Выбрать главу

Первыми кинокартинами, демонстрацию которых москвичи ходили смотреть по нескольку раз кряду, были такие, как «Приход поезда».

На экране появлялась пустынная платформа вокзала с несколькими людьми, пришедшими встречать поезд, который показывался вдалеке в белых клубах пара, выпускаемого паровозом, выраставшим в своих размерах и все ближе и ближе надвигавшимся на застывших в созерцании зрителей… Поезд остановился у платформы, протянувшаяся линия вагонов зарябила открывающимися дверцами купе, из которых высыпали прибывшие пассажиры. Они идут на зрителей, все увеличиваясь в росте и объеме и, по-видимому, с любопытством смотря на снимающий их киноаппарат, останавливаются, улыбаются… «Фильм» окончен.

Были и комические, например «Жалкая кончина одного швейцара»: в подъезд, где стоит одетый в крупноклетчатый костюм толстый швейцар с шарообразным животом, грузчики вносят огромный ящик. Раскрытой дверью грузчики придавливают стоящего за ней швейцара к стене, сплющив его до толщины картонного листа. Вытащив плоские и по-прежнему клетчатые останки швейцара на улицу, грузчики останавливают проезжающего велосипедиста, который с помощью насоса возвращает швейцару его шароподобную фигуру, после чего он занимает свое прежнее место у двери, и на этом «сильнокомическая» картина заканчивается.

Без конца демонстрировалась картина «Парижские пирожники», вызывавшая неудержимый смех зрителя, хотя весь метраж ее был занят только однообразной погоней за проказниками толпы, все нарастающей, опрокидывающей тележки с овощами, киоски, полицейских и пр. Толпа бегущих замыкалась безногими калеками…

Как примитивна была публика, как растет с годами аудитория вообще и до какой степени выросли понимание, вкусы и требования нового зрителя, перед которым распахнули свои двери десятки тысяч советских театров и кинотеатров!

Роясь как-то в балетных рецензиях прошлого столетия, я удивился, прочитав, что зрители плакали во время исполнения «Баллады о колосе» в балете «Коппелия». Это было совершенно необъяснимо, так как ни в танце этом, ни в предшествующих, ни в последующих мизансценах нет ничего печального. Только позднее я нашел разгадку этой реакции зрительного зала: «Баллада о колосе» идет в сопровождении… соло виолончели, рыдающие звуки которой трогали до слез сентиментальную публику.
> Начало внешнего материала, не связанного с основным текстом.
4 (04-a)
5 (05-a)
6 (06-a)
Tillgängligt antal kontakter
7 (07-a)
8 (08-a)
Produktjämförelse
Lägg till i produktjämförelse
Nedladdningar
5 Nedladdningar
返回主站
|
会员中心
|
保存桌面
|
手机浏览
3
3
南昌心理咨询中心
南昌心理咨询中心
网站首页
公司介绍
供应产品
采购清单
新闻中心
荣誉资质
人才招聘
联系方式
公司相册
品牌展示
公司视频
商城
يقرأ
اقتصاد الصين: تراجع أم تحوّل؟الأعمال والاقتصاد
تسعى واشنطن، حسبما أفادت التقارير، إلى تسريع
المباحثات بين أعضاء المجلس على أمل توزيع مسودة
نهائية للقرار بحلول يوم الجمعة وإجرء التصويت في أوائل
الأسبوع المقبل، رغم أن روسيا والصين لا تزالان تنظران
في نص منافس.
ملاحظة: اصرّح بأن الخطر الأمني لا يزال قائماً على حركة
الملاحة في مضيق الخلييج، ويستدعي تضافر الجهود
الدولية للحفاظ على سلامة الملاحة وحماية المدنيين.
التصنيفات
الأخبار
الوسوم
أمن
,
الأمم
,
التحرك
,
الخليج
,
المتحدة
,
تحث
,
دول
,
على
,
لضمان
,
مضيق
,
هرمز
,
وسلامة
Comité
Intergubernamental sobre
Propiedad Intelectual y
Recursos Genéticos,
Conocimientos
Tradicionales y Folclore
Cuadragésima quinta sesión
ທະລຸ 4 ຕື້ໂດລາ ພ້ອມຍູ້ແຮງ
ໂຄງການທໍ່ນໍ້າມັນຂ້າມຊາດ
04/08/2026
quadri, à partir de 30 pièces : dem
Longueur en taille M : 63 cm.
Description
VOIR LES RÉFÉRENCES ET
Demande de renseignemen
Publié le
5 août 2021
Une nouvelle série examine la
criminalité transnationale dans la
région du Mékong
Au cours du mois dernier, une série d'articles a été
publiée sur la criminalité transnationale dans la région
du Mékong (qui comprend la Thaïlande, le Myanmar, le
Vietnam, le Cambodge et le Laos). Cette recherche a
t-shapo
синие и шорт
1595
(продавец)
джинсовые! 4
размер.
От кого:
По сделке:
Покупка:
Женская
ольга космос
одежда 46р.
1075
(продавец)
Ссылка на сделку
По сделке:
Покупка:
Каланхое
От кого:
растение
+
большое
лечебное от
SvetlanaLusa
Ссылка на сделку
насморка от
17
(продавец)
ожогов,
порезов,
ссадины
Первые русские кинокартины, не считая фильмов на исторические и сказочные сюжеты, были рассчитаны на чувствительную аудиторию и носили не менее сентиментальные названия: «У камина» «Молчи, грусть, молчи!..» и даже: «Мою любовь, широкую, как море, вместить не могут жизни берега!..» Очень быстро «звездами» и «королями» экрана стали Вера Холодная, бледная темноволосая красавица с несколько безжизненным лицом, и ее партнеры Рунич и артист Малого театра В. В. Максимов, выступавший также в концертах с мелодекламацией и игравший для экрана анемичных аристократических «героев» с обязательными кадрами во фраке, который он, действительно, носил идеально. Не менее знаменитой была и вторая пара — Лысенко и Мозжухин. Одним из важных элементов в демонстрировании кинокартин было их фортепьянное сопровождение. Появились даже ставшие знаменитыми киноиллюстраторы, фамилии которых печатались в афишах и объявлениях. Но и самые знаменитые не избегали шаблонов: стоило на экране появиться луне, как пианист тотчас перескакивал на такты «Лунной сонаты» Бетховена, бушующее море немедленно сопровождалось раскатами «Революционного этюда» Шопена, а любое свадебное шествие открывалось под звуки «Свадебного марша» Мендельсона. Но действие музыки при восприятии немого фильма было поразительным: достаточно было самому плохому пианисту, «наяривающему» на растрепанном пианино затасканный вальс, умолкнуть на минуту, чтобы закурить папиросу, как картина становилась действительно немой, персонажи проваливались в какое-то, казалось, безвоздушное пространство, начинали действовать как бы за приглушающей все пеленой и двигаться манекенами под сухой и громкий треск аппарата, сразу становившийся слышным. Но вот вновь начинала звучать музыка, и все мгновенно входило в свои рамки.